Sunday, March 18, 2012

A Meal in Manhattan: Totto Ramen

 Although there was a time in my life when I traveled to New York City frequently, I hadn’t been there for, oh, almost 20 years until a few days ago.  I was there for just enough time to take a long walk, a flute lesson, and a meal.

Long walk:
Moss, grey skies, and Gilded Age architecture are seldom seen in Tucson.  I found it all in Central Park, along with springtime blooms I probably haven’t seen since childhood.

Moss in Central Park

Zabar’s, long lost friend!   Their cheese selection (the photo shows perhaps a third of it) was even gargantuan-er than I recalled and had me buckling at the knees.
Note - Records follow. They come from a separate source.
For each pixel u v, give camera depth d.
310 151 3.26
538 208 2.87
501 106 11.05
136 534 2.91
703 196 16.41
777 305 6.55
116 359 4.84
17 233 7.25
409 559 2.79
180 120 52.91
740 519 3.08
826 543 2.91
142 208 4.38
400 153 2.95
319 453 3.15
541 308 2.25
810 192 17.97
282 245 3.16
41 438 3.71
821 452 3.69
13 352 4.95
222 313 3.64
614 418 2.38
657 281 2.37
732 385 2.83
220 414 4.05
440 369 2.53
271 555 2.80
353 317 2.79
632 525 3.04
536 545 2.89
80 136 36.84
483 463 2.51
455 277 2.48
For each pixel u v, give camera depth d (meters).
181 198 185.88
I stood around and, well, breathed deeply in the coffee roasting area, held captive by the scent of that day’s portion of the over 8,000 pounds of beans they sell weekly.

Zabar's Cheese

One Meal:
One??   I nearly cracked under the pressure.  As much as I would have loved to have spent my evening at Thomas Keller’s Per Se (widely accepted as the best American born chef ever), or Le Veau d'Or, perhaps the only remaining palace of French Haute Cuisine, with a lineage that goes back to Escoffier himself, and from which all our current superstar chefs eventually derive, I already had my blow out meal of the decade in 2010*.  Part Urban Spoon spin of the wheel, part research,  part mood, part budget... many factors landed me at the doorstep of Totto Ramen on West 52nd Street. I can pick ‘em for sure – there was a line out the door.
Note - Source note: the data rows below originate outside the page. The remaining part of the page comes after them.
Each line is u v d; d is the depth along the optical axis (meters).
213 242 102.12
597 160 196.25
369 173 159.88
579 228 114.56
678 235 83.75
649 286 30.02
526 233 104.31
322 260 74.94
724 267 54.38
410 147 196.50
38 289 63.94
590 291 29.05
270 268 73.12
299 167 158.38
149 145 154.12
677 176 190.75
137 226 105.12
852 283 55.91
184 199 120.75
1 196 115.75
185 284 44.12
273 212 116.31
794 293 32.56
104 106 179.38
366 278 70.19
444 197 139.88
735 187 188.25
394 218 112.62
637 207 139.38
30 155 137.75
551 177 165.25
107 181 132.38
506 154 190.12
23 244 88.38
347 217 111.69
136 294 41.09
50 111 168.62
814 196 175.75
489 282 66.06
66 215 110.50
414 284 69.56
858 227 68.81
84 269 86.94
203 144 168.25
I’ve yet to take a decent picture of soup, largely because the steam fogs my camera lens, and I am wholly unwilling to let my soup get cold so it photographs better.  This is the reason you have not seen a second installment of keeping warm in winter, have not heard my rant about how even respected food bloggers think miso soup is made by stirring miso into hot water (wrong!  it goes into hot dashi which is nothing more than a seaweed and fish flake tisane),  and have not seen my handmade soba noodles (quite the different beast than that Italian pasta I quickly learned!) in tsuyu.

Tokyo Style Ramen

A ramen house is a simple place to slurp noodles, nothing more.  But what a pleasure it can be when assembled from ingredients of as high a quality as this bowl was!  I opted for the Spicy Totto Ramen, a Tokyo style dish assembled before my eyes with a scoop from the vat of liquid gold chicken broth seasoned with just the right amount of soy sauce, freshly made chewy springy noodles, pork that was finished by blow torch, scallions, sprouts, a pretty little square of nori, and a healthy dollop of rayu, that spicy sesame oil condiment loaded with chiles.  Yup, they nailed it.

If you haven’t guessed it already, then you clearly haven’t been paying attention.  I wasn’t home but a few hours before I was attempting my own hand pulled noodles, being made by a master in the following video.  Silly good fun, and delicious**.

*I could argue that the 2010 meal was from last decade, and I am due for another...  Hmm.
**Go right ahead - you try to do this and take a photo without an extra set of hands.  Not to mention the fact that my camera has to go in for repair again because I never wash the flour off my hands before photographing my pastas.